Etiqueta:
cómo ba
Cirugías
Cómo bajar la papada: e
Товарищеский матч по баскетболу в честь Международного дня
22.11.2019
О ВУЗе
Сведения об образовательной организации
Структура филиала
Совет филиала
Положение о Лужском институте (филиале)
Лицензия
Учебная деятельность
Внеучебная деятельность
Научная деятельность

| EXERCISE AIM |
Line by line, please copy the records above exactly.

| COMPLETED EXERCISE |
Etiqueta:
cómo ba
Cirugías
Cómo bajar la papada: e
Товарищеский матч по баскетболу в честь Международного дня
22.11.2019
О ВУЗе
Сведения об образовательной организации
Структура филиала
Совет филиала
Положение о Лужском институте (филиале)
Лицензия
Учебная деятельность
Внеучебная деятельность
Научная деятельность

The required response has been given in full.